Exercise description -> Rewrite the portion of the listing that begins at the line containing "right hip: (84, 149, 0)" and ends after the line containing "left wrist: (173, 226, 9)", changing "elbow" to "forearm" and leaving everything else unchanged. Return only those lines, and omit the pictures.

Provided data ->
=== Section Start ===

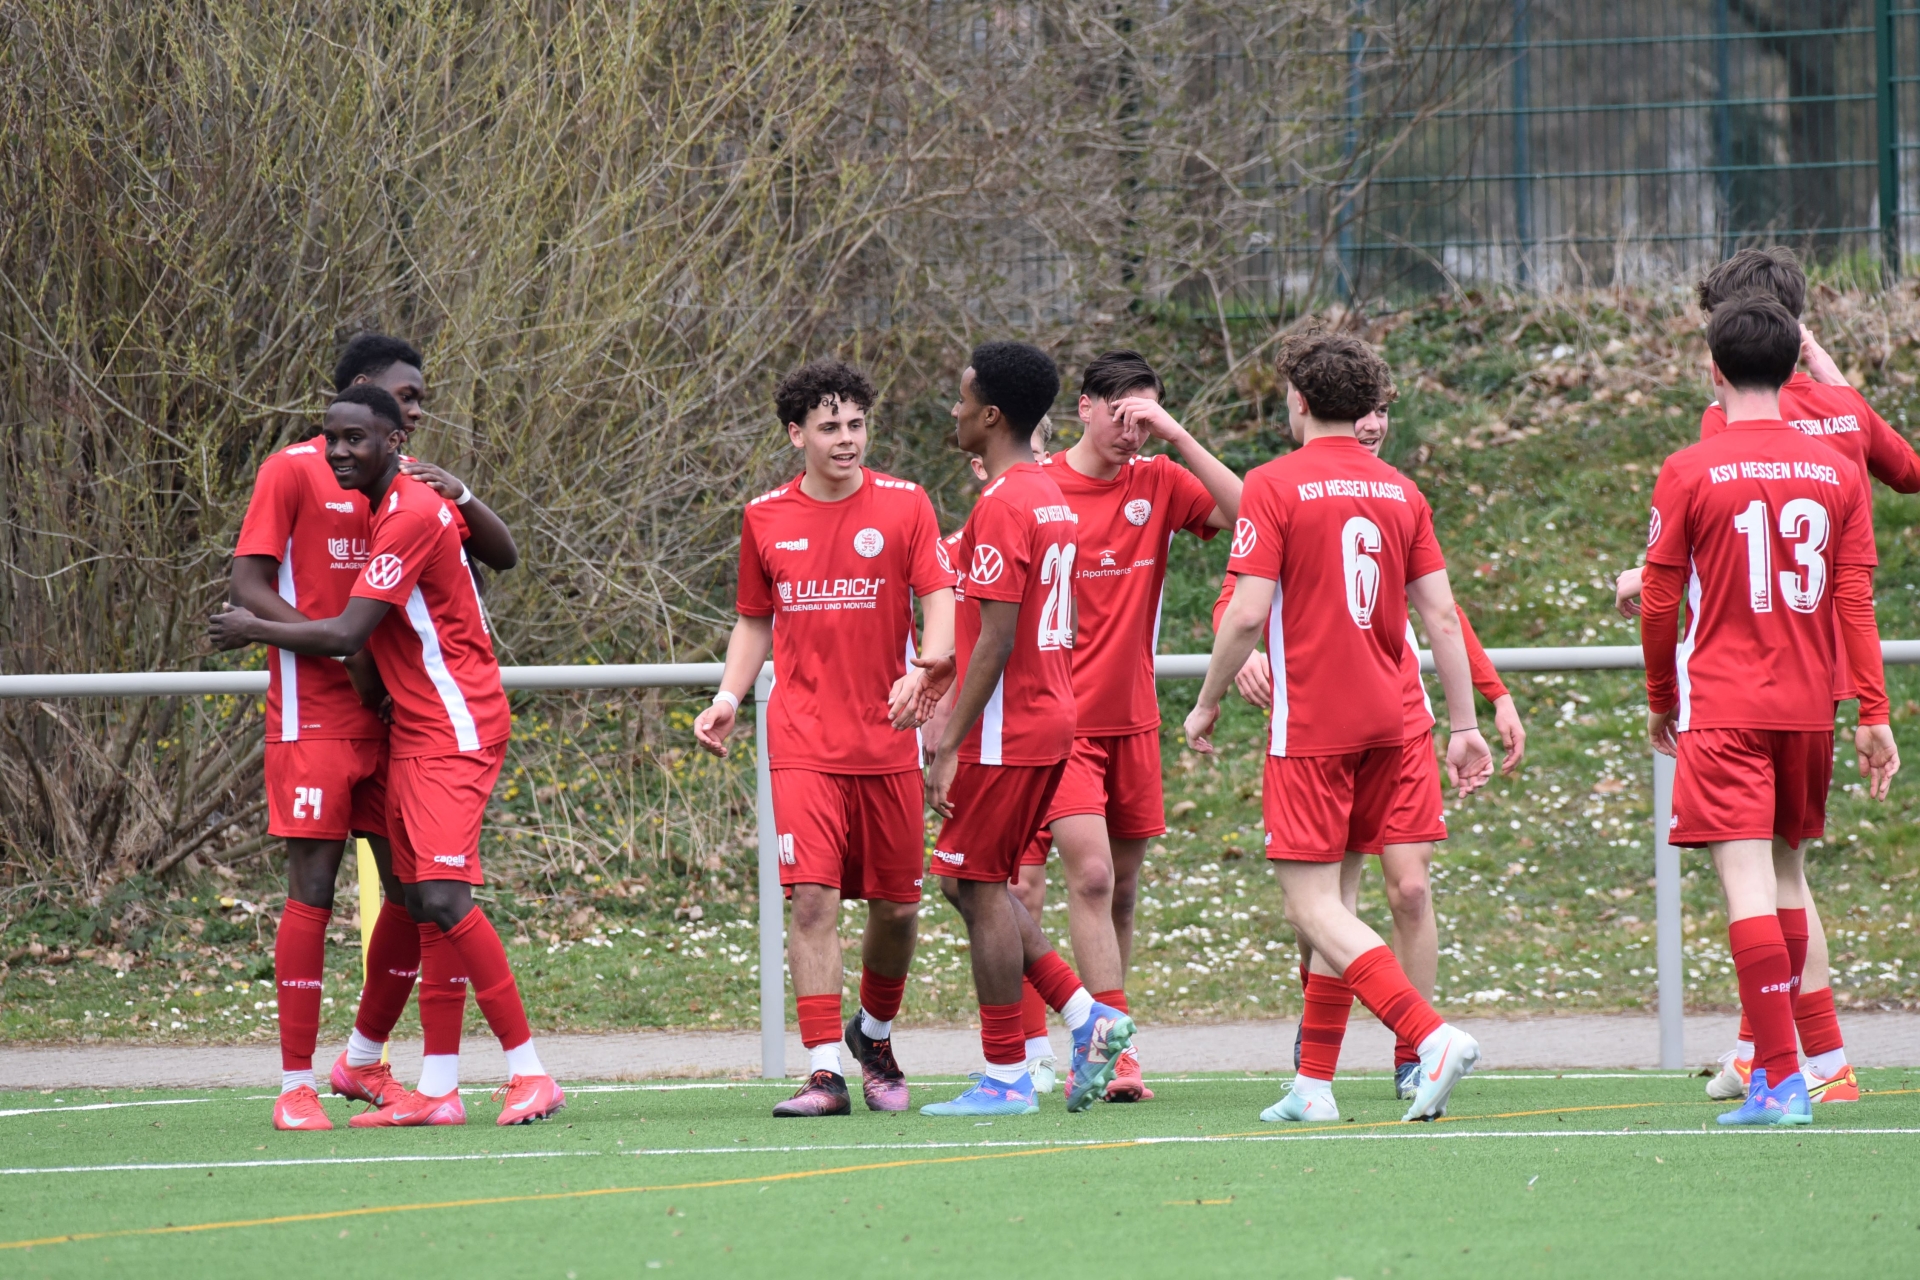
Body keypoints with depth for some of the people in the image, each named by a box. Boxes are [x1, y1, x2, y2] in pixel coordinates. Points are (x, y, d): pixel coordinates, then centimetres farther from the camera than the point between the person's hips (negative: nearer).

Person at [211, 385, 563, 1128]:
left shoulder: (410, 516, -17)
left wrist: (254, 631, -5)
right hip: (414, 729, 10)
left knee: (442, 897, -18)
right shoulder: (384, 508, 14)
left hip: (454, 731, -10)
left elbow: (346, 635, -18)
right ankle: (437, 1089, 6)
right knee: (423, 903, 6)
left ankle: (530, 1073, -15)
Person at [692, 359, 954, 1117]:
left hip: (887, 739, 0)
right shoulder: (765, 517, 6)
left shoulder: (903, 506, 0)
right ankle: (824, 1073, -14)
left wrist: (922, 672, -24)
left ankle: (875, 1034, 34)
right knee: (812, 897, -13)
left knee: (896, 905, 7)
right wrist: (727, 697, 2)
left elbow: (940, 602, -5)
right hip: (804, 741, 0)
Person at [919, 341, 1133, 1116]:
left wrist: (949, 745, -19)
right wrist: (957, 664, 26)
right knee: (974, 885, 15)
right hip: (1050, 722, 10)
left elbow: (998, 642, -21)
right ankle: (1087, 1017, 8)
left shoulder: (1001, 506, -17)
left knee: (979, 885, -3)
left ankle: (1005, 1078, -1)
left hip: (1006, 731, -10)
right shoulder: (1051, 496, 13)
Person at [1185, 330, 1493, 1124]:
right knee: (1327, 896, 15)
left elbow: (1247, 614, -13)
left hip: (1309, 724, -6)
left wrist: (1207, 703, 0)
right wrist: (1464, 726, 11)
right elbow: (1441, 618, 7)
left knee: (1313, 904, -8)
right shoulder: (1399, 492, 8)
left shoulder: (1274, 486, -8)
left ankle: (1431, 1035, -26)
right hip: (1384, 722, 6)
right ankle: (1314, 1082, 13)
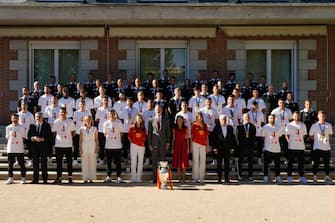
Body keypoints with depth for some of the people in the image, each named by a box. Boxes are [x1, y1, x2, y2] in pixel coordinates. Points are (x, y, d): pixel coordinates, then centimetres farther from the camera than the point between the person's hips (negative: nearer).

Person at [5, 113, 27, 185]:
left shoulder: (21, 127, 4)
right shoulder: (8, 127, 5)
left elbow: (24, 138, 7)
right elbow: (7, 137, 10)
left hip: (20, 149, -1)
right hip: (10, 149, 1)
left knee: (21, 164, 1)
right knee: (10, 164, 5)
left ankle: (23, 178, 8)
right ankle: (10, 178, 12)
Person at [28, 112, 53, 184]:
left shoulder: (47, 125, 5)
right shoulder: (32, 126, 13)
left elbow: (50, 136, -1)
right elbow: (29, 136, 9)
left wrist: (42, 139, -15)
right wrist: (33, 138, -11)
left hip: (44, 148, -2)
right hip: (34, 148, 2)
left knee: (44, 164, -1)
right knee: (35, 164, 4)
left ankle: (45, 179, 4)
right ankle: (35, 179, 10)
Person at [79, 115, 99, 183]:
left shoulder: (94, 129, 5)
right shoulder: (82, 129, 5)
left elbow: (96, 139, 6)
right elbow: (80, 140, 6)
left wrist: (97, 148, -1)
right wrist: (80, 149, 0)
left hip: (92, 149, 0)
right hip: (84, 149, 0)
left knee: (92, 163, -1)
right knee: (85, 164, 0)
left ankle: (91, 178, 5)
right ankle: (85, 178, 5)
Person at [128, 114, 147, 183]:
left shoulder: (143, 128, 10)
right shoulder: (132, 127, 3)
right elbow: (129, 136, 7)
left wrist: (143, 140, 4)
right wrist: (131, 142, -2)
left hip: (141, 146, 2)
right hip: (134, 145, -2)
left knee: (140, 162, 3)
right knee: (133, 162, -1)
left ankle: (139, 178, 8)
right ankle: (133, 178, 3)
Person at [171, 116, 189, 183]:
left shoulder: (185, 128, 5)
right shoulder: (174, 129, 6)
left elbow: (187, 138, 5)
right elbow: (173, 138, 7)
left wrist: (188, 147, -1)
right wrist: (172, 148, 1)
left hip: (183, 145, 0)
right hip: (177, 145, 0)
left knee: (184, 161, -1)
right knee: (177, 161, 0)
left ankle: (183, 177, 5)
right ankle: (179, 177, 5)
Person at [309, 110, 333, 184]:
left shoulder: (329, 125, 6)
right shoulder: (314, 126, 0)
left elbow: (330, 134, 17)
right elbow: (311, 136, 6)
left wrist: (326, 139, 4)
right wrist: (317, 139, -1)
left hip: (326, 147, 2)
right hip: (317, 147, -2)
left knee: (327, 163, 7)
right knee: (316, 163, -1)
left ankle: (327, 177, 16)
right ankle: (315, 177, 6)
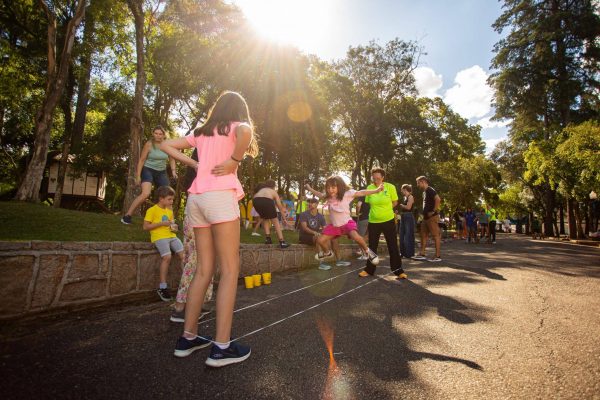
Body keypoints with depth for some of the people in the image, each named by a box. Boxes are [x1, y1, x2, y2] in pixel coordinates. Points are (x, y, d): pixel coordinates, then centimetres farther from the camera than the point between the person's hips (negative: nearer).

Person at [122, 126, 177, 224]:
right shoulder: (149, 144, -11)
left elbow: (171, 159, 11)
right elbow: (142, 160, -8)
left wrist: (173, 170, -5)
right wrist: (138, 175, -10)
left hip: (161, 172, 5)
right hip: (148, 170, -5)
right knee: (145, 194, -24)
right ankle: (127, 216, -13)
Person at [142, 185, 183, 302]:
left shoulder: (170, 210, 20)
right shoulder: (152, 210, -1)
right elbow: (145, 227, -7)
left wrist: (173, 226, 9)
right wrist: (161, 223, -14)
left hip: (171, 236, 6)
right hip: (159, 237, -6)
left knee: (184, 255, -14)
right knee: (167, 256, -27)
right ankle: (162, 287, -14)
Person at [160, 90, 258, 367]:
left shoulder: (201, 132, 24)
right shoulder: (237, 126, 7)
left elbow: (167, 146, 25)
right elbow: (246, 132, -19)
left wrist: (194, 164, 16)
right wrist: (234, 161, -7)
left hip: (196, 197, 7)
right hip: (220, 196, -6)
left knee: (204, 270, 11)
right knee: (230, 270, -4)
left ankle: (188, 337, 17)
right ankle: (221, 347, -4)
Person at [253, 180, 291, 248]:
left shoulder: (261, 189, 38)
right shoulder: (273, 192, 30)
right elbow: (280, 207, 32)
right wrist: (283, 218, 41)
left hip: (256, 201, 3)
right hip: (267, 201, -3)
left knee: (265, 219, 28)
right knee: (275, 221, 12)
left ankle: (267, 238, 20)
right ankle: (282, 242, 7)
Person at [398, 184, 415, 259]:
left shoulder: (410, 197, -8)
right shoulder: (405, 197, 16)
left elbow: (408, 207, -19)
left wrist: (400, 205, -6)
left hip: (409, 217, -9)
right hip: (403, 217, 9)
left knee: (408, 236, -6)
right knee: (402, 236, 11)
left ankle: (409, 254, 1)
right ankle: (403, 253, 19)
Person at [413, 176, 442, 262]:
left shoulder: (430, 190, -12)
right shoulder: (425, 192, 17)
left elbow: (438, 199, -27)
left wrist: (434, 211, -22)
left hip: (432, 217, -10)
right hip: (426, 217, 10)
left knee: (436, 236, -4)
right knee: (423, 235, 10)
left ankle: (438, 256, 1)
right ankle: (422, 254, 14)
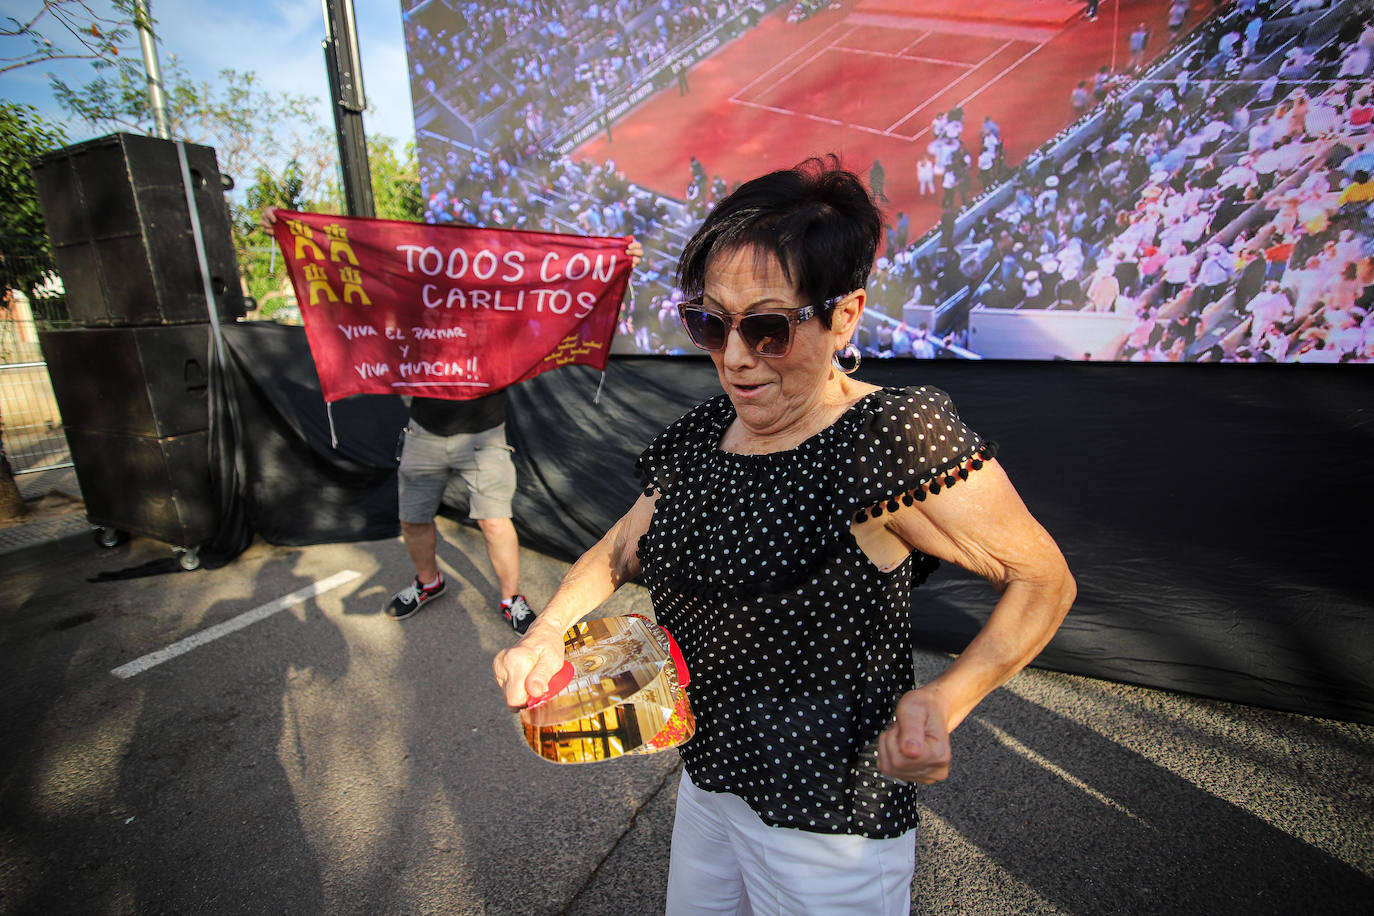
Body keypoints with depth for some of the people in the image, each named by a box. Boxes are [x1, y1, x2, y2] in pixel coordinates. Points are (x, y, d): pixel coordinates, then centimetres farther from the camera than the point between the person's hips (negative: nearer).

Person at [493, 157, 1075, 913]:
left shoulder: (896, 439, -25)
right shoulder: (703, 433, -5)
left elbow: (1042, 580, -15)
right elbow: (620, 549, 4)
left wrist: (942, 701, -31)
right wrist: (546, 633, -13)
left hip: (827, 828, -6)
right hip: (706, 780, 7)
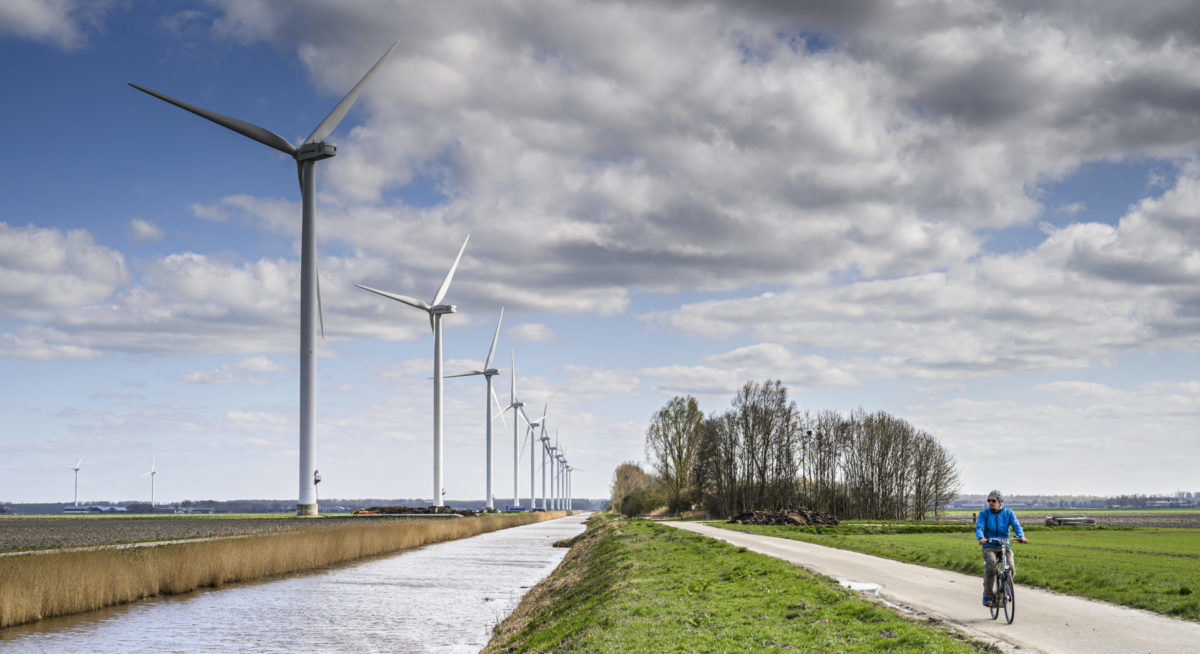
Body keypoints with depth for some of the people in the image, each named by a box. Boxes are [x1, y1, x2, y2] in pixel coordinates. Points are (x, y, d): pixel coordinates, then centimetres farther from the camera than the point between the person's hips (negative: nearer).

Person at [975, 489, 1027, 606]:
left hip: (1005, 546, 2)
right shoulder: (984, 514, 1)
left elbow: (1016, 525, -7)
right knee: (991, 566, -30)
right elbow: (979, 528, -12)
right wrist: (981, 538, -35)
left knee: (1011, 567, -23)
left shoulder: (1008, 513, 6)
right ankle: (987, 597, -21)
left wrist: (1021, 536, -30)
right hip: (989, 547, -2)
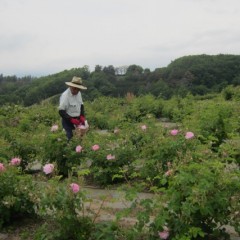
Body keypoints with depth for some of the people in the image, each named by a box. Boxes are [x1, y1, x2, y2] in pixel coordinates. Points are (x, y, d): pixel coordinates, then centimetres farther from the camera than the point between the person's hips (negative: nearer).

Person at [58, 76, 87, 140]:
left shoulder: (78, 93, 0)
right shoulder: (65, 95, -22)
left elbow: (81, 105, 12)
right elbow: (61, 111, -23)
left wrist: (82, 116, -3)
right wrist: (71, 120, -28)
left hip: (77, 119, 7)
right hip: (68, 121, -7)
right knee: (71, 137, -5)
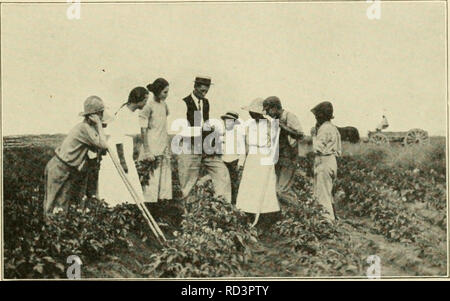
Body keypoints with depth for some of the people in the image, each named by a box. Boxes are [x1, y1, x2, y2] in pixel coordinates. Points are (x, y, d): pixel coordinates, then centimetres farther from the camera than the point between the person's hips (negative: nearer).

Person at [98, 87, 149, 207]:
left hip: (127, 156, 9)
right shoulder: (123, 114, -18)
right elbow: (118, 141, -19)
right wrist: (122, 162, -20)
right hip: (117, 156, -9)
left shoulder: (134, 114, 10)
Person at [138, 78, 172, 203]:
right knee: (151, 183, -6)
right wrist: (147, 152, -17)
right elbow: (143, 131, -13)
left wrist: (167, 149, 16)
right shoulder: (148, 106, -11)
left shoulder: (164, 105, 11)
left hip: (164, 150, 7)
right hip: (152, 151, -7)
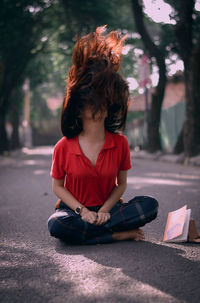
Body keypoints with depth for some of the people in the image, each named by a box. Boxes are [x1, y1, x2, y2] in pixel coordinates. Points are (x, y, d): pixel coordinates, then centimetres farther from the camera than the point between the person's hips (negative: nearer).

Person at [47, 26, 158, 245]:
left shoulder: (120, 143, -4)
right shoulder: (64, 147, -9)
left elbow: (121, 184, 3)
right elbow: (58, 187, -1)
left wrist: (104, 210, -15)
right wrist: (82, 211, -15)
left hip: (106, 208, 2)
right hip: (75, 209, -1)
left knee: (149, 205, -22)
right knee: (57, 225, -36)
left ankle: (87, 229, -24)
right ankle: (120, 234, -26)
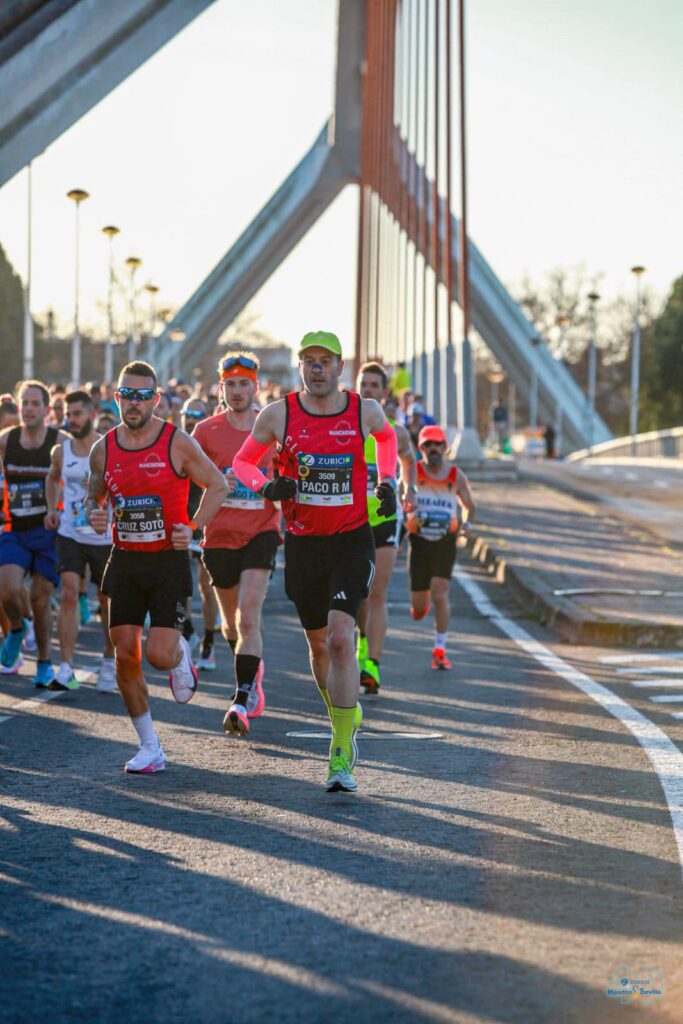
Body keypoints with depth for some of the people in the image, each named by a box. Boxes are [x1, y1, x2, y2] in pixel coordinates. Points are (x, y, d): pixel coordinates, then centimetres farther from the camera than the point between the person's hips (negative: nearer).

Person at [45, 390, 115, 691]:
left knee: (108, 602, 11)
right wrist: (51, 508, 8)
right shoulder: (61, 451, 1)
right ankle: (66, 669, -15)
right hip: (70, 535, 1)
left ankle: (109, 661, 32)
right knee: (68, 595, -14)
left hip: (106, 538, -1)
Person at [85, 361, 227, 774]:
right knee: (125, 655, 0)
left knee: (159, 654, -14)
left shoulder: (178, 443, -8)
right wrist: (93, 514, -5)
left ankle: (181, 656, 26)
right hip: (125, 561, 4)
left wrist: (193, 528, -10)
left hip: (169, 559, -4)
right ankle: (150, 747, 13)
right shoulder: (104, 449, 2)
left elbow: (217, 485, 2)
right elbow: (94, 495, 18)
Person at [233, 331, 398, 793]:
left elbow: (387, 436, 22)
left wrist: (388, 482, 8)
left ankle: (342, 756, -15)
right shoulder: (279, 414, -3)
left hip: (352, 542, -2)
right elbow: (242, 462, 8)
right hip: (302, 544, 2)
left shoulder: (365, 410, -2)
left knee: (340, 638, -17)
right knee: (319, 644, 14)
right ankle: (347, 716, 42)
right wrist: (266, 485, -13)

=== Section End ===

Answer below ->
right hip: (84, 149, 0)
left knee: (92, 163, -1)
right knee: (85, 164, 0)
left ankle: (91, 178, 5)
right ankle: (85, 178, 5)
Person at [128, 114, 147, 183]:
left shoulder: (143, 128, 10)
right shoulder: (132, 127, 3)
right forearm: (129, 136, 7)
left wrist: (143, 140, 4)
right wrist: (131, 142, -2)
left hip: (141, 146, 2)
right hip: (134, 145, -2)
left knee: (140, 162, 3)
right knee: (133, 162, -1)
left ankle: (139, 178, 8)
right ankle: (133, 178, 3)
Person at [171, 116, 189, 183]:
left shoulder: (185, 128, 5)
right shoulder: (174, 129, 6)
left forearm: (187, 138, 5)
right forearm: (173, 138, 7)
left wrist: (188, 147, -1)
right wrist: (172, 148, 1)
left hip: (183, 145, 0)
right hip: (177, 145, 0)
left knee: (184, 161, -1)
right knee: (177, 161, 0)
left ankle: (183, 177, 5)
right ankle: (179, 177, 5)
Person at [309, 110, 333, 184]:
left shoulder: (329, 125, 6)
right shoulder: (314, 126, 0)
left forearm: (330, 134, 17)
right forearm: (311, 136, 6)
left wrist: (326, 139, 4)
right wrist: (317, 139, -1)
left hip: (326, 147, 2)
right hip: (317, 147, -2)
left knee: (327, 163, 7)
right knee: (316, 163, -1)
left ankle: (327, 177, 16)
right ankle: (315, 177, 6)
Body keypoints with depth for some of the people in the image, each named by a box. Boxes are [x1, y1, x2, y2] in pixel coordinates. Points are (x, y, d): pixel coordinates, then centimetres farther from the camera than the point between the person's hips (negative: nearer).

Person at [122, 126, 177, 224]:
right shoulder: (149, 144, -11)
left forearm: (171, 159, 11)
right forearm: (142, 160, -8)
left wrist: (173, 170, -5)
right wrist: (138, 175, -10)
left hip: (161, 172, 5)
right hip: (148, 170, -5)
right knee: (145, 194, -24)
right ankle: (127, 216, -13)
Person at [142, 185, 183, 302]:
left shoulder: (170, 210, 20)
right shoulder: (152, 210, -1)
right forearm: (145, 227, -7)
left wrist: (173, 226, 9)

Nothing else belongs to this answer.